Görev Yönergeleri
A – Kaynak metne göre ilahi muhabbetin hakikatine ulaşmak isteyen kişi neden ilahi velilerden yararlanmalı? Bir ile üç cümle arasında açıklayın.
B – Kaynak metinde "Ehlibeyt (a.s) Haber" sözlerinden aşağıya, "Ramazani ile görüştüler." sözlerine kadar olan her şeyi olduğu gibi alıntılayın.
C – Kaynak metne göre Hint sufilerinden gelen grup Dünya Ehlibeyt (a.s) Kurultayını hangi tarihte ziyaret etti?

13 Şubat 2022 - 07:19
Ayetullah Ramazani: Gerçek Arifin En Önemli Görevi Beşeriyet ve İnsani Saygınlığın Düşmanlarını Tanımaktır

Gerçek arifin en önemli vazifesinin beşeriyet ve insani saygınlığın düşmanının tanınması olduğu dile getiren Dünya Ehlibeyt (a.s) Kurultayı Genel Sekreteri şu açıklamayı yaptı: İmam Humeyni’ye (r.a) göre arif yani kalbi muhabbetle dolan, ama halk arasında olup onları Allah’ın dostu yapan kimsedir.

Ehlibeyt (a.s) Haber Ajansı ABNA – Gerçek arifin en önemli vazifesinin beşeriyet ve insani saygınlığın düşmanının tanınması olduğu dile getiren Dünya Ehlibeyt (a.s) Kurultayı Genel Sekreteri şu açıklamayı yaptı: İmam Humeyni’ye (r.a) göre arif yani kalbi muhabbetle dolan, ama halk arasında olup onları Allah’ın dostu yapan kimsedir.

Ayetullah Ramazani: Gerçek Arifin En Önemli Görevi Beşeriyet ve İnsani Saygınlığın Düşmanlarını Tanımaktır

Hint Ehlisünnet İmamiye sufilerinden İran’a gelen bir grup 30.1.2022 tarihinde Dünya Ehlibeyt (a.s) Kurultayını ziyaret ederek Dünya Ehlibeyt (a.s) Kurultayı Genel Sekreteri Ayetullah Rıza Ramazani ile görüştüler.

Ayetullah Rıza Ramazani bu görüşmede şunları dile getirdi: İlah muhabbetin hakikati bir kimsenin varlığında yer ederse onu baştanbaşa kuşatır ve böyle bir kimse mabudu dışında hiç kimseyi düşünmez. Böyle bir hakikate ulaşmak isteyen kimse Allah’ın bahşettiği vesilelerden yararlanmalıdır ve bu vesile ilahi velilerdir. Veliler ilahi muhabbete ulaştırmada önemli rol ifa edebilirler.

Muhabbetin gerçek olması durumunda insanın Allah’ın sevgisine ulaşacağını dile getiren Dünya Ehlibeyt (a.s) Kurultayı Genel Sekreteri açıklamalarına şöyle devam etti: İmam Hadi (a.s) Camia Kebire Ziyaretinde şöyle buyuruyor: “Seni seven Allah’ı sever ve sana itaatsizlik eden gerçekte Allah’a itaatsizlik eder.” Keza Hz. Fatıma da (s.a) şöyle buyurur: “Saadet ve kurtuluşların tamamının hakikati Ali’yi (a.s) hayattayken ve vefatından sonra sevmektir.”

Kayıtlı Bilgiler
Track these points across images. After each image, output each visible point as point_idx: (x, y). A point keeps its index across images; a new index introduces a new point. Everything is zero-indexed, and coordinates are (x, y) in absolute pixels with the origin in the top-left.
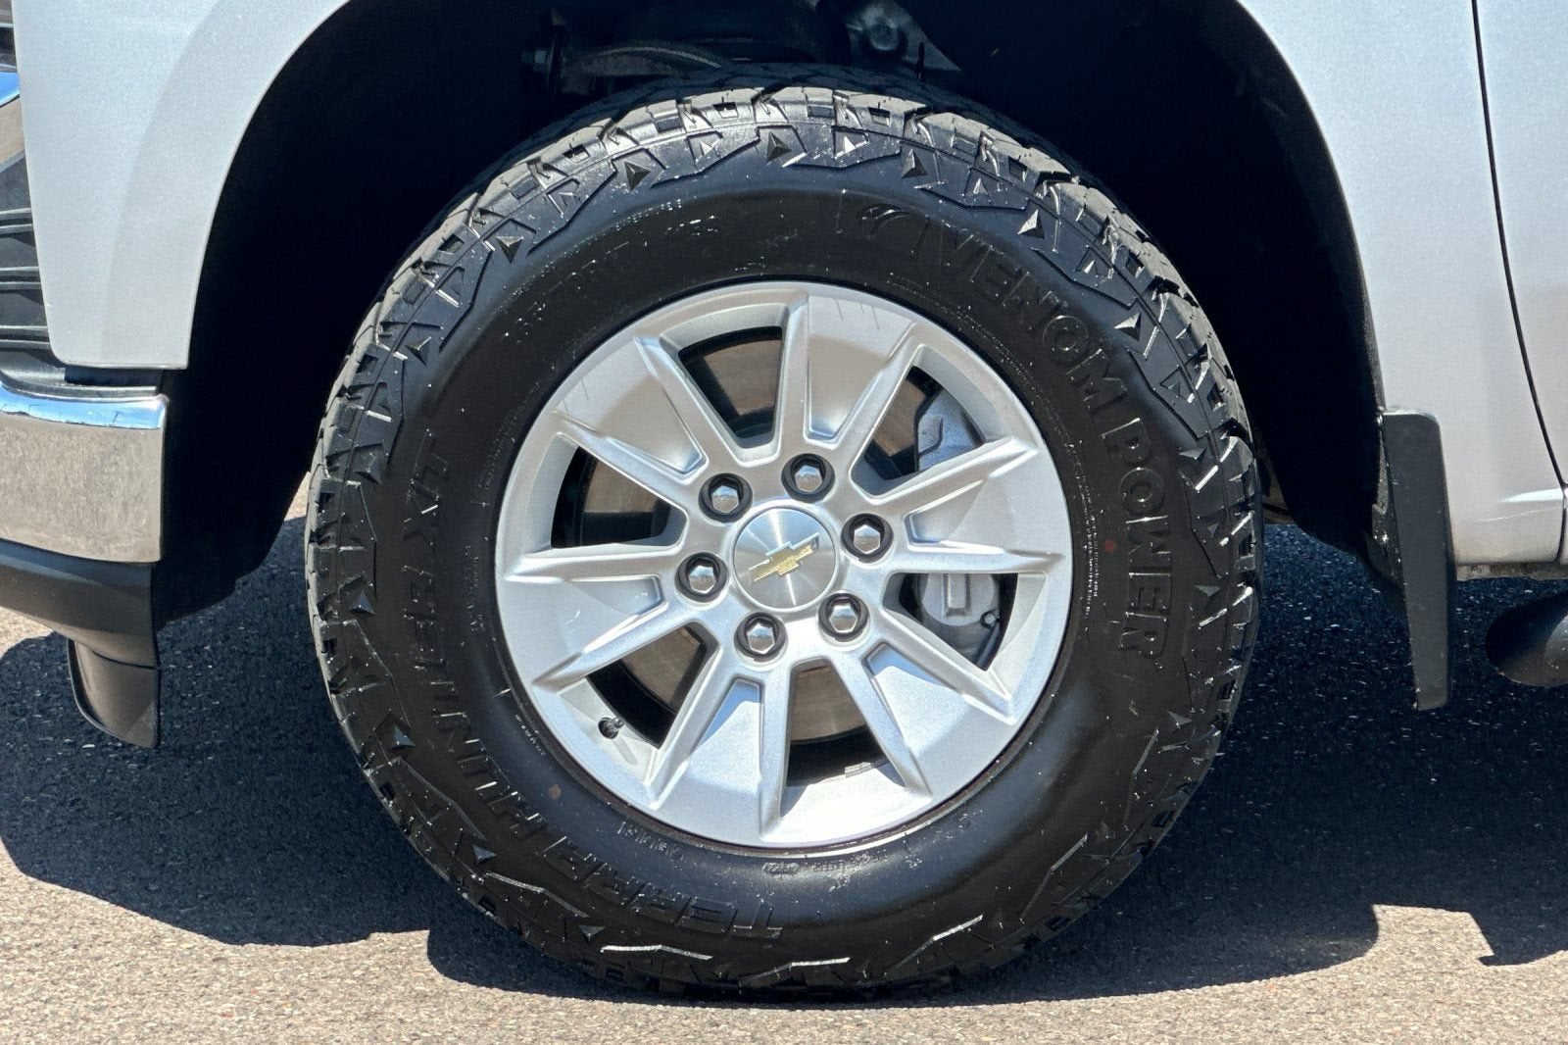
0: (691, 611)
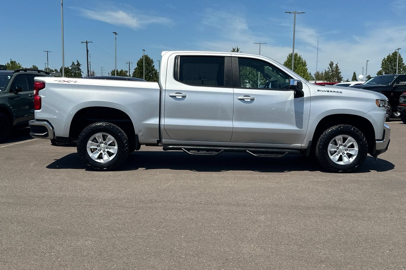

Görev Çözümleri
A – Bu hakikate ulaşmak isteyen kişi Allah'ın verdiği vesilelerden yararlanmalıdır ve bu vesile ilahi velilerdir. Veliler, insanı ilahi muhabbete ulaştırmada önemli bir rol oynayabilirler.

B –
Ehlibeyt (a.s) Haber Ajansı ABNA – Gerçek arifin en önemli vazifesinin beşeriyet ve insani saygınlığın düşmanının tanınması olduğu dile getiren Dünya Ehlibeyt (a.s) Kurultayı Genel Sekreteri şu açıklamayı yaptı: İmam Humeyni’ye (r.a) göre arif yani kalbi muhabbetle dolan, ama halk arasında olup onları Allah’ın dostu yapan kimsedir.

Ayetullah Ramazani: Gerçek Arifin En Önemli Görevi Beşeriyet ve İnsani Saygınlığın Düşmanlarını Tanımaktır

Hint Ehlisünnet İmamiye sufilerinden İran’a gelen bir grup 30.1.2022 tarihinde Dünya Ehlibeyt (a.s) Kurultayını ziyaret ederek Dünya Ehlibeyt (a.s) Kurultayı Genel Sekreteri Ayetullah Rıza Ramazani ile görüştüler.

C – 30.1.2022 tarihinde.